The following portions of the HDF5 format specification are either currently implemented or are under consideration to be implemented in future versions of the H5Coro library:
|Field Sizes||Yes||1, 2, 4, 8, bytes|
|Superblock||Partial||Version 0||Version 1, 2, 3|
|B-Tree||Partial||Version 1||Version 2|
|Group Symbol Table||Yes||Version 1|
|Local Heap||Yes||Version 0|
|Global Heap||No||Version 1|
|Fractal Heap||Yes||Version 0|
|Shared Object Header Message Table||No||Version 0|
|Data Object Headers||Yes||Version 1, 2|
|Shared Message||No||Version 1|
|Dataspace Message||Yes||Version 1|
|Link Info Message||Yes||Version 0|
|Datatype Message||Partial||Version 1||Version 0, 2, 3|
|Fill Value (Old) Message||No||Unversioned|
|Fill Value Message||Partial||Version 2||Version 1, 3|
|Link Message||Yes||Version 1|
|External Data Files Message||No||Version 1|
|Data Layout Message||Partial||Version 3||Version 1, 2|
|Group Info Message||No||Version 0|
|Filter Pipeline Message||Yes||Version 1|
|Attribute Message||No||Version 1|
|Object Comment Message||No||Unversioned|
|Object Modification Time (Old) Message||No||Unversioned|
|Shared Message Table Message||No||Version 0|
|Object Header Continuation Message||Yes||Version 1, 2|
|Symbol Table Message||Yes||Unversioned|
|Object Modification Time Message||No||Version 1|
|B-Tree ‘K’ Value Message||No||Version 0|
|Driver Info Message||No||Version 0|
|Attribute Info Message||No||Version 0|
|Object Reference Count Message||No||Version 0|
|Fixed Point Type||Yes|
|Floating Point Type||Yes|
|Bit Field Type||No|
|Variable Length Type||No|
|Scale Offset Filter||No|
The H5Coro library was written to optimize access to the ICESat-2 H5 datasets. These datasets are typically numerical time-series which are chunked, compressed, and stored sequentially in memory. This layout is exploited in order to quickly determine the start and stop location of the data to be read, and works well when subsetting ICESat-2 data.
The H5Coro library, as written, would not work well subsetting higher-dimensional image data. Subsetting image data using a spatial region is likely to cause the requested data chunks to be located in non-sequential memory locations within the file. Such a layout is not anticipated by the heuristics used inside H5Coro for constructing read requests to S3, and would result in non-optimal performance.

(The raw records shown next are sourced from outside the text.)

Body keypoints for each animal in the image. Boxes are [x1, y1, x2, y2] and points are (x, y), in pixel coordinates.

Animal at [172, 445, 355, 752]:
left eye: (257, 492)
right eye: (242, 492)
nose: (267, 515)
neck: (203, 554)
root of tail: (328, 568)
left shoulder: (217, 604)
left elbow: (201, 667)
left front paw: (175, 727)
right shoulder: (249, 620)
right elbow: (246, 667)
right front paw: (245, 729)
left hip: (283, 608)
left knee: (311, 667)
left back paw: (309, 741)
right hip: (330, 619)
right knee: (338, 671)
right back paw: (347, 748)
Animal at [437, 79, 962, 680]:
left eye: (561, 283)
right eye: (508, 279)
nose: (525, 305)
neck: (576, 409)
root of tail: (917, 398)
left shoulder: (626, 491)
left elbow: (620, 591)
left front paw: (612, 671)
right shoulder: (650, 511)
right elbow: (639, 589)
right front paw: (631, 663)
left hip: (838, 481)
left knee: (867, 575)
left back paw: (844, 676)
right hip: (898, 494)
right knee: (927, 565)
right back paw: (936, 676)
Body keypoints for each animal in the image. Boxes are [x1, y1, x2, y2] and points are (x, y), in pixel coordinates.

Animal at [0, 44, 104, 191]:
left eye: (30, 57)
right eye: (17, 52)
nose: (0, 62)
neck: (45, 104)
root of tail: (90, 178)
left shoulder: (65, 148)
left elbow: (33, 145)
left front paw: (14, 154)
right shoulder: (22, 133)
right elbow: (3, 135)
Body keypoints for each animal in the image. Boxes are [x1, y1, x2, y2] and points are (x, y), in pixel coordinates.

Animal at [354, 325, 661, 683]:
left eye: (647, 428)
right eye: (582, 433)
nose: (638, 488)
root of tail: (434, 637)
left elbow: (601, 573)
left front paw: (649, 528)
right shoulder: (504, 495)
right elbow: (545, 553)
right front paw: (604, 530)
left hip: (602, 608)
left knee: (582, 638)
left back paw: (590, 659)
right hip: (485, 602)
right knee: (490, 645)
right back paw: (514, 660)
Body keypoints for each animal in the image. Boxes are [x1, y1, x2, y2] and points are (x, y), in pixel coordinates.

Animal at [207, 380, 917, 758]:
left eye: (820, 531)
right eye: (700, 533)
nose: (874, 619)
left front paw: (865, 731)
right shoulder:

But, while the current implementation of H5Coro is poorly suited for such applications, the overall approach taken by the H5Coro still applies, and minor modifications to the internal heuristics used by H5Coro could produce drastic improvements in performance for image data.

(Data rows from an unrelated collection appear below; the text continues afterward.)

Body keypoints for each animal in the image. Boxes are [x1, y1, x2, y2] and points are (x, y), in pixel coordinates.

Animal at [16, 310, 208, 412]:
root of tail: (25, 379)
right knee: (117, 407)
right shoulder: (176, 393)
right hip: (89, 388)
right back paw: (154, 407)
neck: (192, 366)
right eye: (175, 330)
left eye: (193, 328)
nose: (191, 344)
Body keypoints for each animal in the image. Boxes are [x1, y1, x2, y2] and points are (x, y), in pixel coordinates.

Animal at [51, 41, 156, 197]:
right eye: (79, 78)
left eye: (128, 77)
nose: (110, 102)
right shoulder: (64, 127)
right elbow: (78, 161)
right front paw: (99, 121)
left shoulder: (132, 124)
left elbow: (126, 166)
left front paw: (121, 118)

Whether a library like H5Coro should be enhanced to support configurable heuristics for constructing read requests, or whether a different library should be written for the different use-case is a subject worthy of discussion.

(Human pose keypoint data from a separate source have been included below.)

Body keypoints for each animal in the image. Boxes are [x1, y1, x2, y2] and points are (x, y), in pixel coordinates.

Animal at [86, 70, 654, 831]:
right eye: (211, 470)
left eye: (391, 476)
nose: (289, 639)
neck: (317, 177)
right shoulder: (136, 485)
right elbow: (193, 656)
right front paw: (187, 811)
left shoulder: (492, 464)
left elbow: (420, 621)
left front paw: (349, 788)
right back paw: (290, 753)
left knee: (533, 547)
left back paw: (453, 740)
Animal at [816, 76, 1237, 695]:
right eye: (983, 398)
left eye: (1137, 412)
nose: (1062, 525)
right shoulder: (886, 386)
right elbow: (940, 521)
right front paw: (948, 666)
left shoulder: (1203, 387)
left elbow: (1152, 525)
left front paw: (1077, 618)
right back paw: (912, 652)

By implementing H5Coro on ICESat-2 SlideRule’s project, we were able to meet our immediate goals of providing a cost-effect and responsive data system for our customers; but we also believe our approach is applicable to other projects and demonstrates a path forward to successfully using HDF5 data in the cloud.
The dramatic improvement in performance of H5Coro over the existing HDF5 library shows that the original library was never designed to run in a cloud environment, and that changes to the data are not necessary in order to achieve performant data access.
As more HDF5 data is migrated to the cloud, we should invest in taking the necessary steps to allow small, narrowly focused implementations of the HDF5 specification to thrive. These implementations will enable the massive investments already made to create these datasets to continue to provide value to the science community for years to come.